Recommendation #2: Fire departments should ensure that defensive fire fighting tactics are suspended prior to switching the strategic mode of operation to an offensive attack to avoid opposing streams, and notify all affected personnel of the change in strategic modes.3, 4

Discussion: During the fire fighting operations at this incident, fire fighters were on the interior conducting an offensive attack toward the rear of the church, while fire fighters on the exterior (rear of the church) were conducting a defensive attack through the windows and upper part of the structure, resulting in opposing streams. It is essential that the IC notify all affected personnel of the change in strategic modes to avoid this type of opposing attack.


Recommendation #3: Fire departments should ensure fire fighting tactics and operations do not increase hazards on the interior, e.g., hose streams being directed into concealed ceiling spaces which will add additional weight to the structure, possibly causing structural failure.1

Discussion: The weakening of a structure from the fire, along with the additional weight of water from hose streams into concealed spaces to extinguish a spreading fire, could contribute to a collapse. One gallon of water weighs 8.3 pounds, and a hose stream discharging 250 gallons a minute is pouring 1 ton of water per minute into the concealed area, thereby additional weight which could significantly reduce the integrity of the supporting members, contributing to a collapse.

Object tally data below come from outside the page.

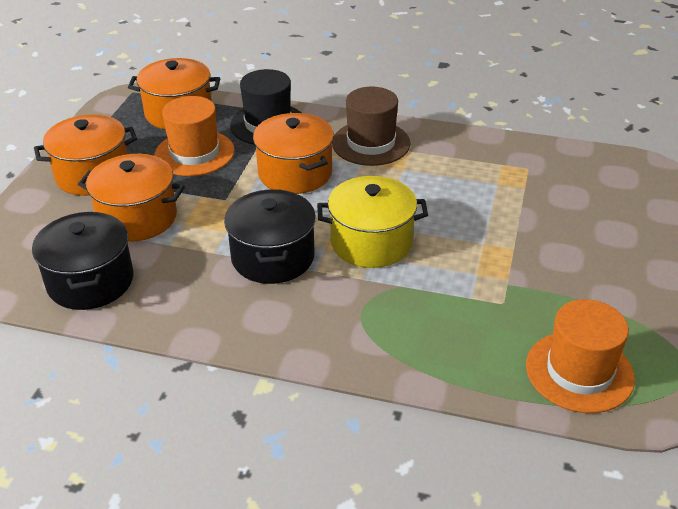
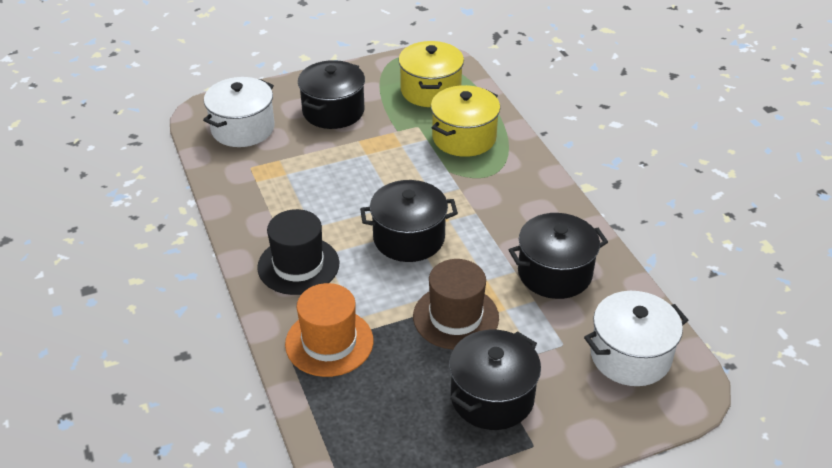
black pot: 2 -> 4
orange hat: 2 -> 1
orange pot: 4 -> 0
white pot: 0 -> 2
yellow pot: 1 -> 2

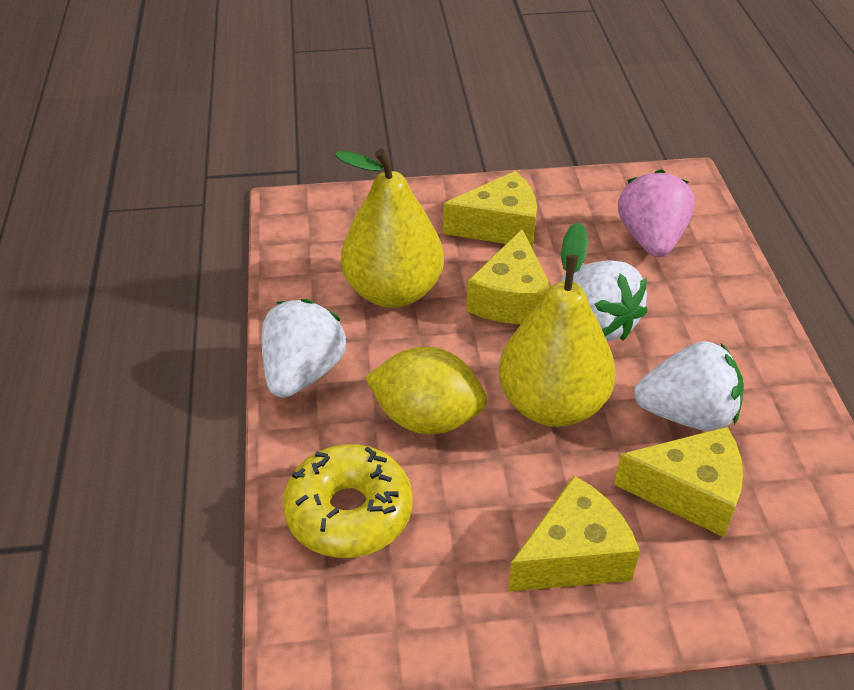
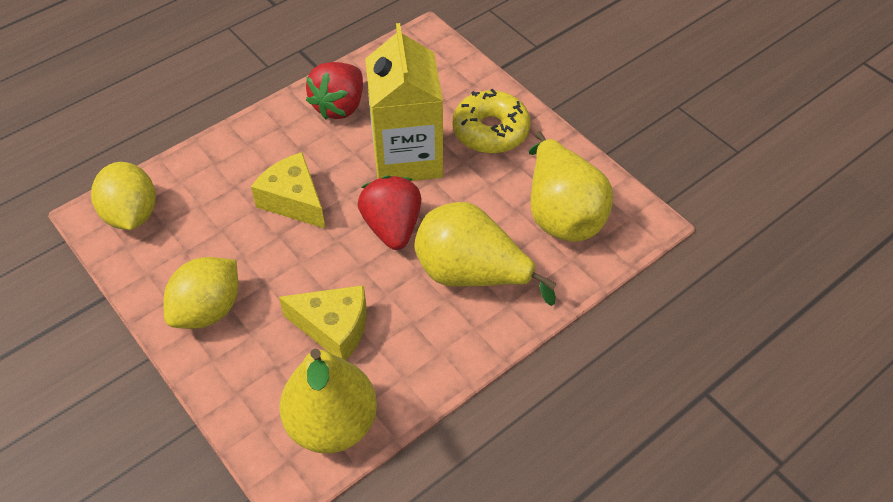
pink strawberry: 1 -> 0
red strawberry: 0 -> 2
white strawberry: 3 -> 0
yellow carton: 0 -> 1
yellow cheese: 4 -> 2
yellow lemon: 1 -> 2
yellow pear: 2 -> 3

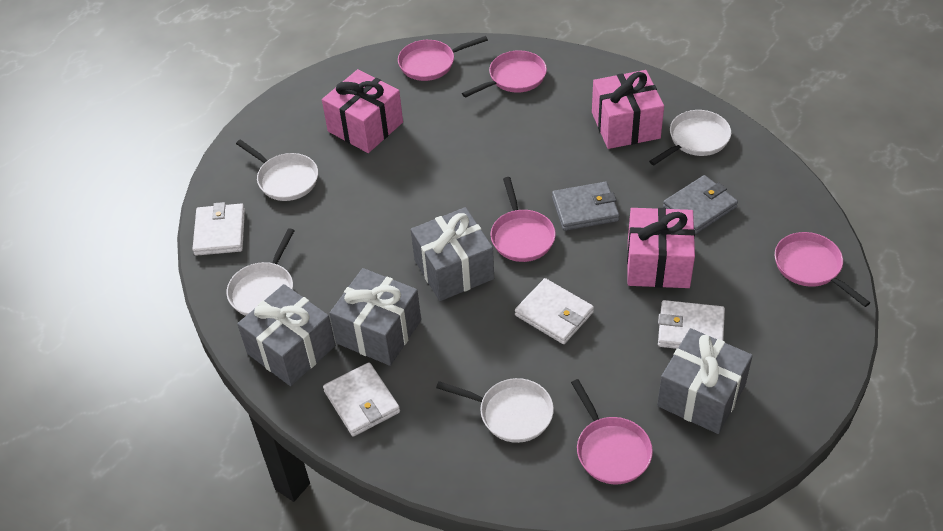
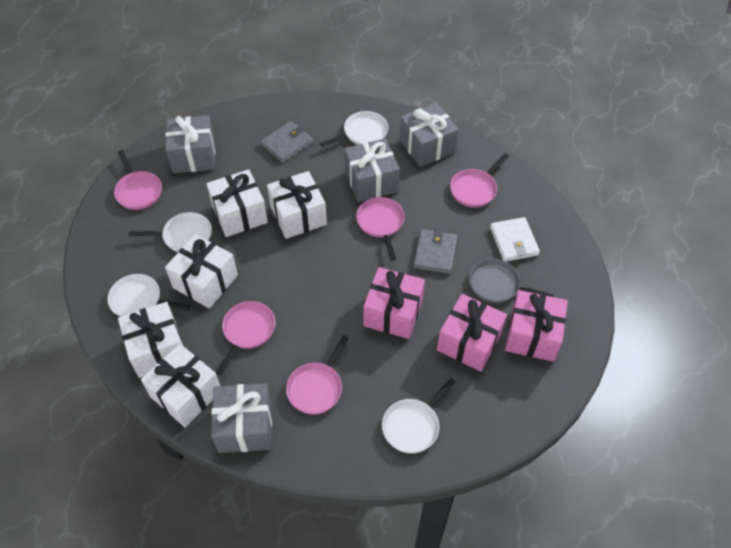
grey pan: 0 -> 1
white gift: 0 -> 5
white wallet: 4 -> 1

Recommendation #4: Fire departments should ensure that all standard operating procedures (SOPs) are updated and adequate for incident command and fireground operations and that all officers and fire fighters are trained and knowledgeable in all SOPs.3-5

Discussion: The standard operating procedures should include, but not be limited to, the following elements: 1) a well coordinated approach to emergency conditions/situations; 2) a plan for the overall safety of all fire fighters at the scene of an emergency; 3) fire fighter assignments/tasks; 4) fire fighting operations/tactics; 5) fireground communications; and 6) personal protective equipment. Officers and fire fighters should be trained in this system and should be provided with periodic refresher courses to review policies and procedures. Officers and fire fighters should be fully aware of all standard operating procedures, and of their individual roles, tasks, and responsibilities.

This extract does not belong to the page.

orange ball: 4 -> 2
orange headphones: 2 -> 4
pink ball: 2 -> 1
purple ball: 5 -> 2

Recommendation #5: Fire departments should ensure that all officers and fire fighters wear and use a personal alert safety system (PASS) device that are involved in fire fighting, rescue, or other hazardous duty.3

Discussion: The PASS device is a small electronic device worn by the fire fighter which will emit a loud, distinctive, audible alarm if the fire fighter becomes motionless for more than 30 seconds. The fire fighter can also manually activate the device if needed. If the victim was equipped with a PASS device, the fire fighters did not hear it sounding.



1. Dunn V. [1988] Collapse of burning buildings, A guide to fire ground safety. Saddle Brook, NJ: Fire Engineering Books and Videos.

2. Norman J. Fireground tactics, evacuation decision making. Firehouse Magazine, September 1998.

3. NFPA 1500: Standard on fire department occupational safety and health program. 1997 ed. Quincy, MA: National Fire Protection Association.

4. NFPA 1561: Standard on fire department incident management system. 1995 ed. Quincy, MA: National Fire Protection Association.

5. Dunn V. [1992] Safety and survival on the fireground. Saddle Brook, NJ: Fire Engineering Books and Videos.